• **REQUIRED ACTION**: Output each entry in full so that the result matches the data exactly.

____ GIVEN DATA

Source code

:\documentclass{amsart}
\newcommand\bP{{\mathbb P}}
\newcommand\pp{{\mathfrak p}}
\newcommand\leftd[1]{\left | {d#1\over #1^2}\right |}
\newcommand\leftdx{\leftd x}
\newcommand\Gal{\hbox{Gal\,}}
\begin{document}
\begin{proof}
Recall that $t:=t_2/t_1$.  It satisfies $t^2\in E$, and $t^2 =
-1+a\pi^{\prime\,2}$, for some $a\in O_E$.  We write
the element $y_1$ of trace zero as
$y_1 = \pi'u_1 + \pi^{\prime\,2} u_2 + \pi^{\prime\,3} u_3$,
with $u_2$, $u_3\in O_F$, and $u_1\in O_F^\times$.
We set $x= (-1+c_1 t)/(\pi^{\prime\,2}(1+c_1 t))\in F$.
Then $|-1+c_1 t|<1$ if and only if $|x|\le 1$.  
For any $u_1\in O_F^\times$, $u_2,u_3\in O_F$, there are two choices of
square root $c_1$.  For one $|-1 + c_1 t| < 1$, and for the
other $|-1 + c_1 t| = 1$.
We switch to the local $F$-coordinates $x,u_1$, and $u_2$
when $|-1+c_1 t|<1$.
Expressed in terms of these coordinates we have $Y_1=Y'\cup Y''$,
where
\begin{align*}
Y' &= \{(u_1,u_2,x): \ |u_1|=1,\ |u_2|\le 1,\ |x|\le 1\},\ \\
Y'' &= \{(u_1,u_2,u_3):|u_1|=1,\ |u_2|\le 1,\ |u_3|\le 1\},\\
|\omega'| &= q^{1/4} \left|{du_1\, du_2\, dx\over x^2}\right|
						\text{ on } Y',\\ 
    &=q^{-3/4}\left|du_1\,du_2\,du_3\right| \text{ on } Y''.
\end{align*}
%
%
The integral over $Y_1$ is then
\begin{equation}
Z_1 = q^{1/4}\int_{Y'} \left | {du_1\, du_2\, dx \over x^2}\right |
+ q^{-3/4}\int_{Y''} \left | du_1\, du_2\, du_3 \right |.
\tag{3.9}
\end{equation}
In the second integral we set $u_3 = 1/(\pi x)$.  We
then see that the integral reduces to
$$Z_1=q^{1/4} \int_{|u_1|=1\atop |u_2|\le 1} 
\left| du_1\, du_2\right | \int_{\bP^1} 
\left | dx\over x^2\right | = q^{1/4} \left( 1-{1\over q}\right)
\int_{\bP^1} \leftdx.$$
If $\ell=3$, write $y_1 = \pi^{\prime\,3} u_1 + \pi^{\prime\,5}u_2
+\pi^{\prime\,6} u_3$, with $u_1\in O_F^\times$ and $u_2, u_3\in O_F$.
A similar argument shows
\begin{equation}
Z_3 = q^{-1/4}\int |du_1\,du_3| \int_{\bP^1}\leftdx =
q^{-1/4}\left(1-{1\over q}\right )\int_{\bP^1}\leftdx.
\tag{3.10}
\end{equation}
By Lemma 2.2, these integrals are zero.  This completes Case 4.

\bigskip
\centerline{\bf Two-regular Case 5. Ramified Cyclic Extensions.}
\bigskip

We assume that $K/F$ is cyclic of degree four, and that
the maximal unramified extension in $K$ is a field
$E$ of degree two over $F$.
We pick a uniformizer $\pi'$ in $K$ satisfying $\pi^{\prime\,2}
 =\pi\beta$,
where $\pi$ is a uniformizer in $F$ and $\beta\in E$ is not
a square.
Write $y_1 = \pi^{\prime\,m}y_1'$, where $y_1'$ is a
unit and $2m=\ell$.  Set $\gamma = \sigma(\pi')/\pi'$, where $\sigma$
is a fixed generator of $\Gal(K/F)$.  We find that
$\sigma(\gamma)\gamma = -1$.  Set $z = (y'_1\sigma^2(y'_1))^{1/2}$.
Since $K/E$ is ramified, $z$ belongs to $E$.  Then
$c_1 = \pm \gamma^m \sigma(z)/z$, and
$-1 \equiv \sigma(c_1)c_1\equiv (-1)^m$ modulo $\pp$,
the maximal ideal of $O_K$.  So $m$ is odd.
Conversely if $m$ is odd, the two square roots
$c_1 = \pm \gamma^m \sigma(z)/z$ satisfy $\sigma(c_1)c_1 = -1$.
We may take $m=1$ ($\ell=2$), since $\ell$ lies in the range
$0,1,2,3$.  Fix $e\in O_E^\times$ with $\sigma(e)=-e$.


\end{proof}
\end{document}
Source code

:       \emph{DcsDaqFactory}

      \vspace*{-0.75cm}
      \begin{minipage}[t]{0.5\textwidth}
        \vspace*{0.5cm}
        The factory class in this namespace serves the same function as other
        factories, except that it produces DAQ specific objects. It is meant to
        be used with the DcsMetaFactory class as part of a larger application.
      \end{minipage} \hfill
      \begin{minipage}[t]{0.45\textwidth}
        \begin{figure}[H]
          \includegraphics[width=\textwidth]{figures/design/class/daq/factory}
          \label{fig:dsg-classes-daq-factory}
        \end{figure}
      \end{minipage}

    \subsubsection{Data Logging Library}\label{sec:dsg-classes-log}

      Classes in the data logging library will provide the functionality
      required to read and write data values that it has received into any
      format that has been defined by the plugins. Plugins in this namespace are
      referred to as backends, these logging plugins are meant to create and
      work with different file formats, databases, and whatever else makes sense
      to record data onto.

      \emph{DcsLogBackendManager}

________

• **FINISHED EXERCISE**:
Source code

:\documentclass{amsart}
\newcommand\bP{{\mathbb P}}
\newcommand\pp{{\mathfrak p}}
\newcommand\leftd[1]{\left | {d#1\over #1^2}\right |}
\newcommand\leftdx{\leftd x}
\newcommand\Gal{\hbox{Gal\,}}
\begin{document}
\begin{proof}
Recall that $t:=t_2/t_1$.  It satisfies $t^2\in E$, and $t^2 =
-1+a\pi^{\prime\,2}$, for some $a\in O_E$.  We write
the element $y_1$ of trace zero as
$y_1 = \pi'u_1 + \pi^{\prime\,2} u_2 + \pi^{\prime\,3} u_3$,
with $u_2$, $u_3\in O_F$, and $u_1\in O_F^\times$.
We set $x= (-1+c_1 t)/(\pi^{\prime\,2}(1+c_1 t))\in F$.
Then $|-1+c_1 t|<1$ if and only if $|x|\le 1$.  
For any $u_1\in O_F^\times$, $u_2,u_3\in O_F$, there are two choices of
square root $c_1$.  For one $|-1 + c_1 t| < 1$, and for the
other $|-1 + c_1 t| = 1$.
We switch to the local $F$-coordinates $x,u_1$, and $u_2$
when $|-1+c_1 t|<1$.
Expressed in terms of these coordinates we have $Y_1=Y'\cup Y''$,
where
\begin{align*}
Y' &= \{(u_1,u_2,x): \ |u_1|=1,\ |u_2|\le 1,\ |x|\le 1\},\ \\
Y'' &= \{(u_1,u_2,u_3):|u_1|=1,\ |u_2|\le 1,\ |u_3|\le 1\},\\
|\omega'| &= q^{1/4} \left|{du_1\, du_2\, dx\over x^2}\right|
						\text{ on } Y',\\ 
    &=q^{-3/4}\left|du_1\,du_2\,du_3\right| \text{ on } Y''.
\end{align*}
%
%
The integral over $Y_1$ is then
\begin{equation}
Z_1 = q^{1/4}\int_{Y'} \left | {du_1\, du_2\, dx \over x^2}\right |
+ q^{-3/4}\int_{Y''} \left | du_1\, du_2\, du_3 \right |.
\tag{3.9}
\end{equation}
In the second integral we set $u_3 = 1/(\pi x)$.  We
then see that the integral reduces to
$$Z_1=q^{1/4} \int_{|u_1|=1\atop |u_2|\le 1} 
\left| du_1\, du_2\right | \int_{\bP^1} 
\left | dx\over x^2\right | = q^{1/4} \left( 1-{1\over q}\right)
\int_{\bP^1} \leftdx.$$
If $\ell=3$, write $y_1 = \pi^{\prime\,3} u_1 + \pi^{\prime\,5}u_2
+\pi^{\prime\,6} u_3$, with $u_1\in O_F^\times$ and $u_2, u_3\in O_F$.
A similar argument shows
\begin{equation}
Z_3 = q^{-1/4}\int |du_1\,du_3| \int_{\bP^1}\leftdx =
q^{-1/4}\left(1-{1\over q}\right )\int_{\bP^1}\leftdx.
\tag{3.10}
\end{equation}
By Lemma 2.2, these integrals are zero.  This completes Case 4.

\bigskip
\centerline{\bf Two-regular Case 5. Ramified Cyclic Extensions.}
\bigskip

We assume that $K/F$ is cyclic of degree four, and that
the maximal unramified extension in $K$ is a field
$E$ of degree two over $F$.
We pick a uniformizer $\pi'$ in $K$ satisfying $\pi^{\prime\,2}
 =\pi\beta$,
where $\pi$ is a uniformizer in $F$ and $\beta\in E$ is not
a square.
Write $y_1 = \pi^{\prime\,m}y_1'$, where $y_1'$ is a
unit and $2m=\ell$.  Set $\gamma = \sigma(\pi')/\pi'$, where $\sigma$
is a fixed generator of $\Gal(K/F)$.  We find that
$\sigma(\gamma)\gamma = -1$.  Set $z = (y'_1\sigma^2(y'_1))^{1/2}$.
Since $K/E$ is ramified, $z$ belongs to $E$.  Then
$c_1 = \pm \gamma^m \sigma(z)/z$, and
$-1 \equiv \sigma(c_1)c_1\equiv (-1)^m$ modulo $\pp$,
the maximal ideal of $O_K$.  So $m$ is odd.
Conversely if $m$ is odd, the two square roots
$c_1 = \pm \gamma^m \sigma(z)/z$ satisfy $\sigma(c_1)c_1 = -1$.
We may take $m=1$ ($\ell=2$), since $\ell$ lies in the range
$0,1,2,3$.  Fix $e\in O_E^\times$ with $\sigma(e)=-e$.


\end{proof}
\end{document}
Source code

:       \emph{DcsDaqFactory}

      \vspace*{-0.75cm}
      \begin{minipage}[t]{0.5\textwidth}
        \vspace*{0.5cm}
        The factory class in this namespace serves the same function as other
        factories, except that it produces DAQ specific objects. It is meant to
        be used with the DcsMetaFactory class as part of a larger application.
      \end{minipage} \hfill
      \begin{minipage}[t]{0.45\textwidth}
        \begin{figure}[H]
          \includegraphics[width=\textwidth]{figures/design/class/daq/factory}
          \label{fig:dsg-classes-daq-factory}
        \end{figure}
      \end{minipage}

    \subsubsection{Data Logging Library}\label{sec:dsg-classes-log}

      Classes in the data logging library will provide the functionality
      required to read and write data values that it has received into any
      format that has been defined by the plugins. Plugins in this namespace are
      referred to as backends, these logging plugins are meant to create and
      work with different file formats, databases, and whatever else makes sense
      to record data onto.

      \emph{DcsLogBackendManager}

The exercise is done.